The updated weather modelling for the region, for this fall and winter, is for wetter and cooler conditions because of the La Niña weather influences. For 2011, the rain and snowmelt runoff into the reservoir, year to date, is the sixth wettest in 48 years of BC Hydro recorded data.

The Comox Lake Reservoir level has been slowly trending down with the recent dry weather. It is currently at 134.0 metres, or about 1.3 metres from the elevation where water free-spills over the dam.

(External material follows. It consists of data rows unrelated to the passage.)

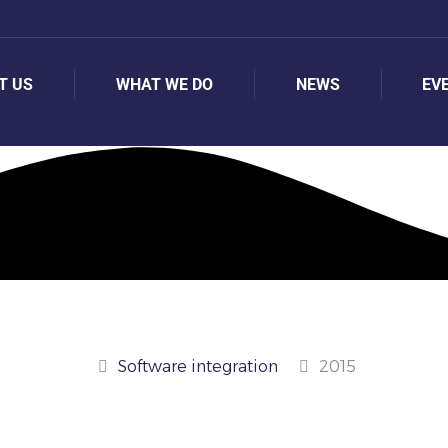
T US
WHAT WE DO
NEWS
EV
T US
WHAT WE DO
NEWS
EV
Software integration
2015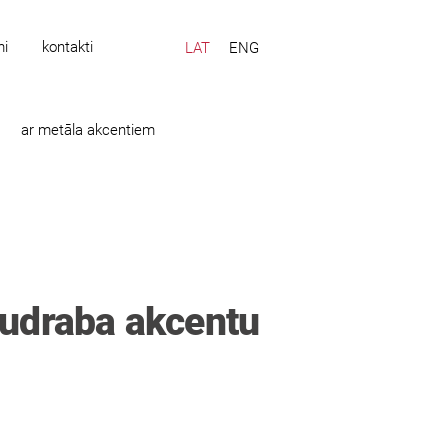
mi
kontakti
LAT
ENG
ar metāla akcentiem
udraba akcentu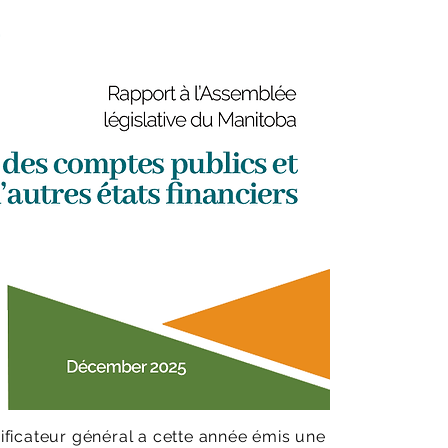
rificateur général a cette année émis une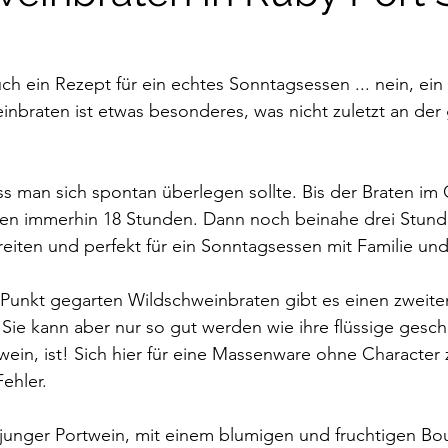
uch ein Rezept für ein echtes Sonntagsessen ... nein, ein 
inbraten ist etwas besonderes, was nicht zuletzt an der 
ass man sich spontan überlegen sollte. Bis der Braten im
en immerhin 18 Stunden. Dann noch beinahe drei Stunden
eiten und perfekt für ein Sonntagsessen mit Familie un
unkt gegarten Wildschweinbraten gibt es einen zweiten 
 Sie kann aber nur so gut werden wie ihre flüssige ges
wein, ist! Sich hier für eine Massenware ohne Character 
Fehler.
n junger Portwein, mit einem blumigen und fruchtigen Bou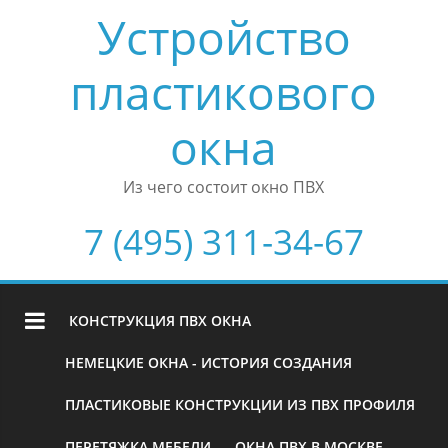
Устройство
пластикового
окна
Из чего состоит окно ПВХ
7 (495) 311-34-67
КОНСТРУКЦИЯ ПВХ ОКНА
НЕМЕЦКИЕ ОКНА - ИСТОРИЯ СОЗДАНИЯ
ПЛАСТИКОВЫЕ КОНСТРУКЦИИ ИЗ ПВХ ПРОФИЛЯ
ПЕРЕТЯЖКА МЕБЕЛИ
ОКНА ПВХ В МОСКВЕ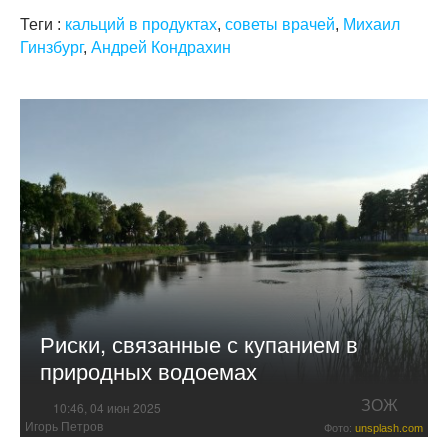
Теги :
кальций в продуктах
,
советы врачей
,
Михаил
Гинзбург
,
Андрей Кондрахин
Риски, связанные с купанием в
природных водоемах
ЗОЖ
10:46, 04 июн 2025
Игорь Петров
Фото:
unsplash.com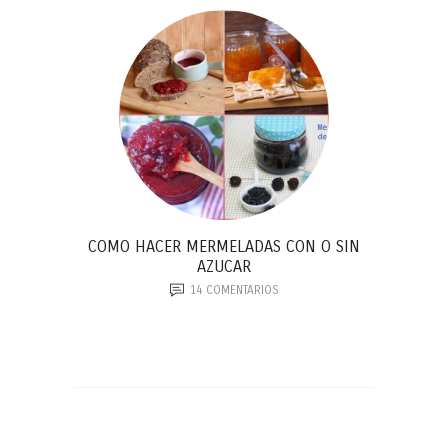
COMO HACER MERMELADAS CON O SIN
AZUCAR
14
COMENTARIOS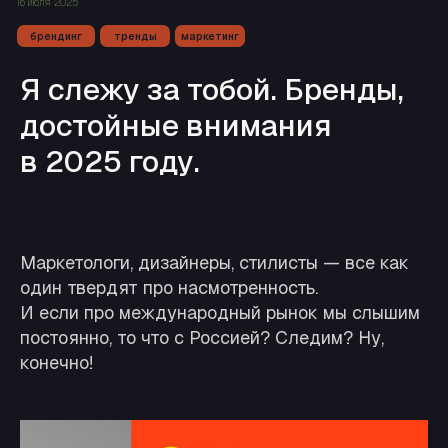
16 июля 2025
брендинг
тренды
маркетинг
Я слежу за тобой. Бренды,
достойные внимания
в 2025 году.
Маркетологи, дизайнеры, стилисты — все как
один твердят про насмотренность.
И если про международный рынок мы слышим
постоянно, то что с Россией? Следим? Ну,
конечно!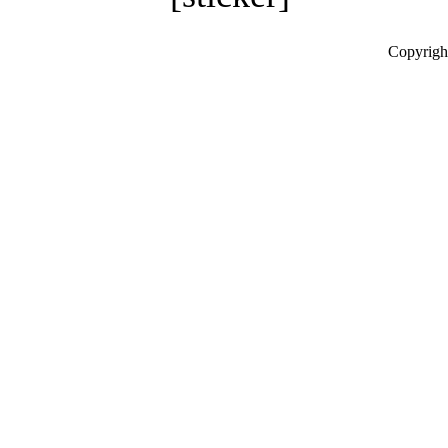
Copyrigh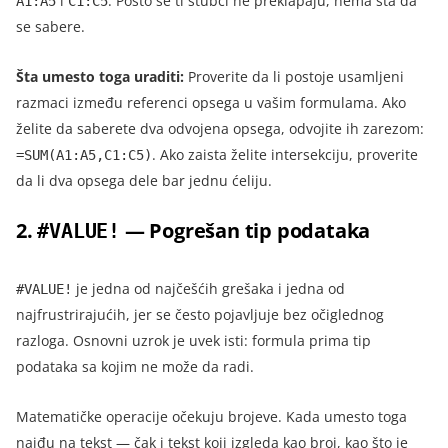
i
. Pošto se ti stubci ne preklapaju, nema šta da
A1:A5
C1:C5
se sabere.
Šta umesto toga uraditi:
Proverite da li postoje usamljeni
razmaci između referenci opsega u vašim formulama. Ako
želite da saberete dva odvojena opsega, odvojite ih zarezom:
. Ako zaista želite intersekciju, proverite
=SUM(A1:A5,C1:C5)
da li dva opsega dele bar jednu ćeliju.
2.
— Pogrešan tip podataka
#VALUE!
je jedna od najčešćih grešaka i jedna od
#VALUE!
najfrustrirajućih, jer se često pojavljuje bez očiglednog
razloga. Osnovni uzrok je uvek isti: formula prima tip
podataka sa kojim ne može da radi.
Matematičke operacije očekuju brojeve. Kada umesto toga
naiđu na tekst — čak i tekst koji izgleda kao broj, kao što je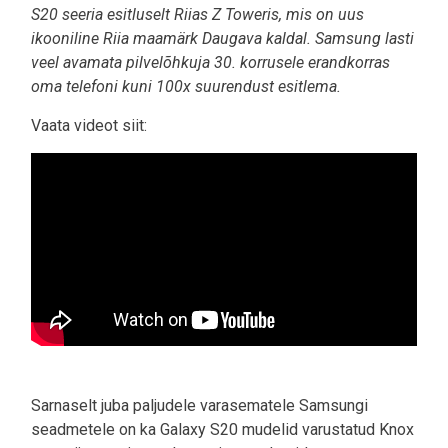
S20 seeria esitluselt Riias Z Toweris, mis on uus
ikooniline Riia maamärk Daugava kaldal. Samsung lasti
veel avamata pilvelõhkuja 30. korrusele erandkorras
oma telefoni kuni 100x suurendust esitlema.
Vaata videot siit:
Sarnaselt juba paljudele varasematele Samsungi
seadmetele on ka Galaxy S20 mudelid varustatud Knox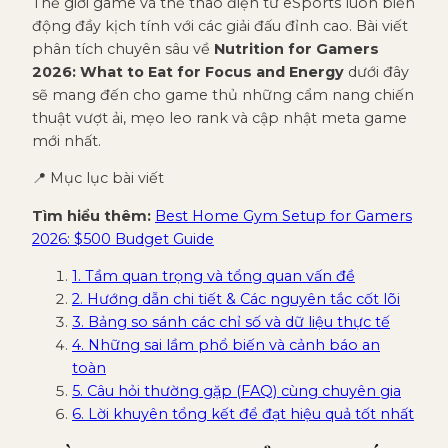
Thế giới game và thể thao điện tử eSports luôn biến
động đầy kịch tính với các giải đấu đỉnh cao. Bài viết
phân tích chuyên sâu về
Nutrition for Gamers
2026: What to Eat for Focus and Energy
dưới đây
sẽ mang đến cho game thủ những cẩm nang chiến
thuật vượt ải, mẹo leo rank và cập nhật meta game
mới nhất.
📍 Mục lục bài viết
Tìm hiểu thêm:
Best Home Gym Setup for Gamers
2026: $500 Budget Guide
1. Tầm quan trọng và tổng quan vấn đề
2. Hướng dẫn chi tiết & Các nguyên tắc cốt lõi
3. Bảng so sánh các chỉ số và dữ liệu thực tế
4. Những sai lầm phổ biến và cảnh báo an
toàn
5. Câu hỏi thường gặp (FAQ) cùng chuyên gia
6. Lời khuyên tổng kết để đạt hiệu quả tốt nhất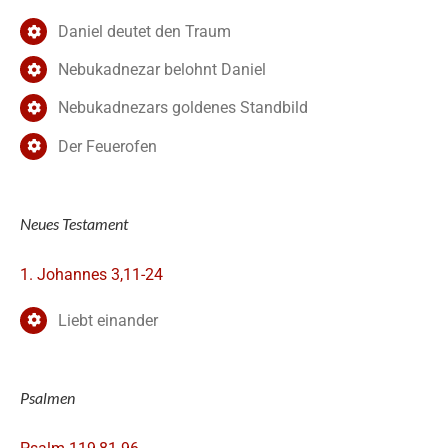
Daniel deutet den Traum
Nebukadnezar belohnt Daniel
Nebukadnezars goldenes Standbild
Der Feuerofen
Neues Testament
1. Johannes 3,11-24
Liebt einander
Psalmen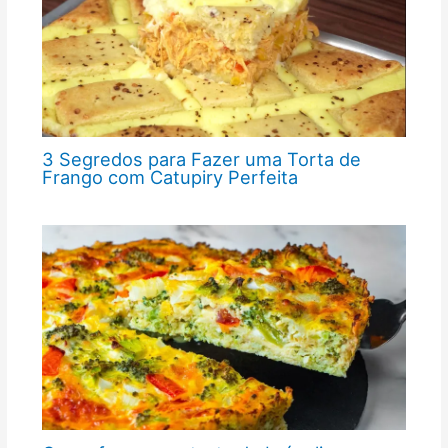
3 Segredos para Fazer uma Torta de
Frango com Catupiry Perfeita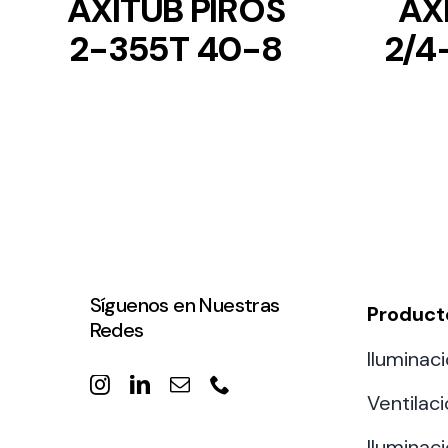
AXITUB PIROS
AX
2-355T 40-8
2/4
Síguenos en Nuestras
Product
Redes
Iluminaci
Ventilac
Iluminaci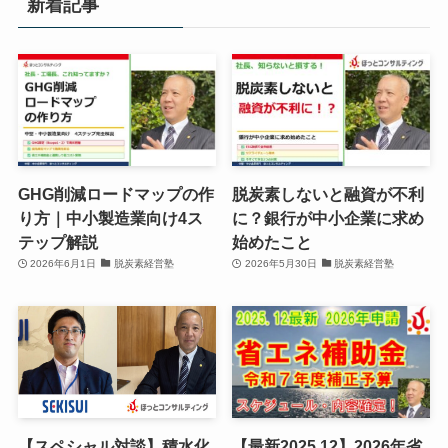
新着記事
GHG削減ロードマップの作
脱炭素しないと融資が不利
り方｜中小製造業向け4ス
に？銀行が中小企業に求め
テップ解説
始めたこと
2026年6月1日
脱炭素経営塾
2026年5月30日
脱炭素経営塾
【スペシャル対談】積水化
【最新2025.12】2026年省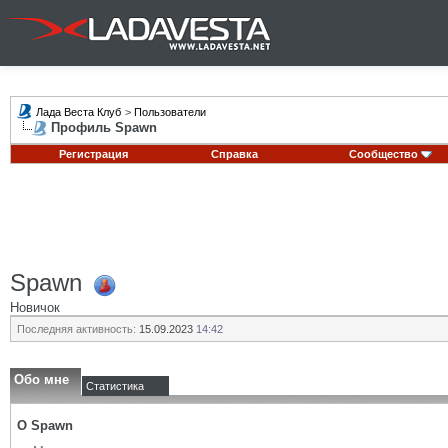
Лада Веста Клуб
>
Пользователи
Профиль Spawn
Регистрация
Справка
Сообщество
Spawn
Новичок
Последняя активность:
15.09.2023
14:42
Обо мне
Статистика
О Spawn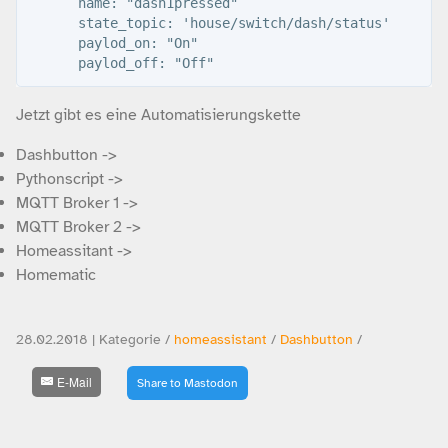
      name: "dash1pressed"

The level will continue to drift downward until the forecasted rain activity this week will increase water inflows into the reservoir.

BC Hydro has been releasing about 140 per cent of normal water discharges below the Comox Dam to control water levels since the last significant storm hit the Comox Valley, Watson said.

The percentage of flows above normal is the excess water released over above the requirements for maximum power generation and fish habitat flows in the Stotan Falls stretch of the Puntledge River.

BC Hydro is providing seasonal fish migration flows each Friday and Saturday. These migration and spawning flows for fall chinook started last week and will stop at the end of October.

For these water releases, the total river flow below the dam is near 100 per cent of normal. BC Hydro modifies river flows within the five-kilometre Stotan Falls stretch of the river between the Puntledge Diversion Dam and the generating station to benefit salmon, Watson stated.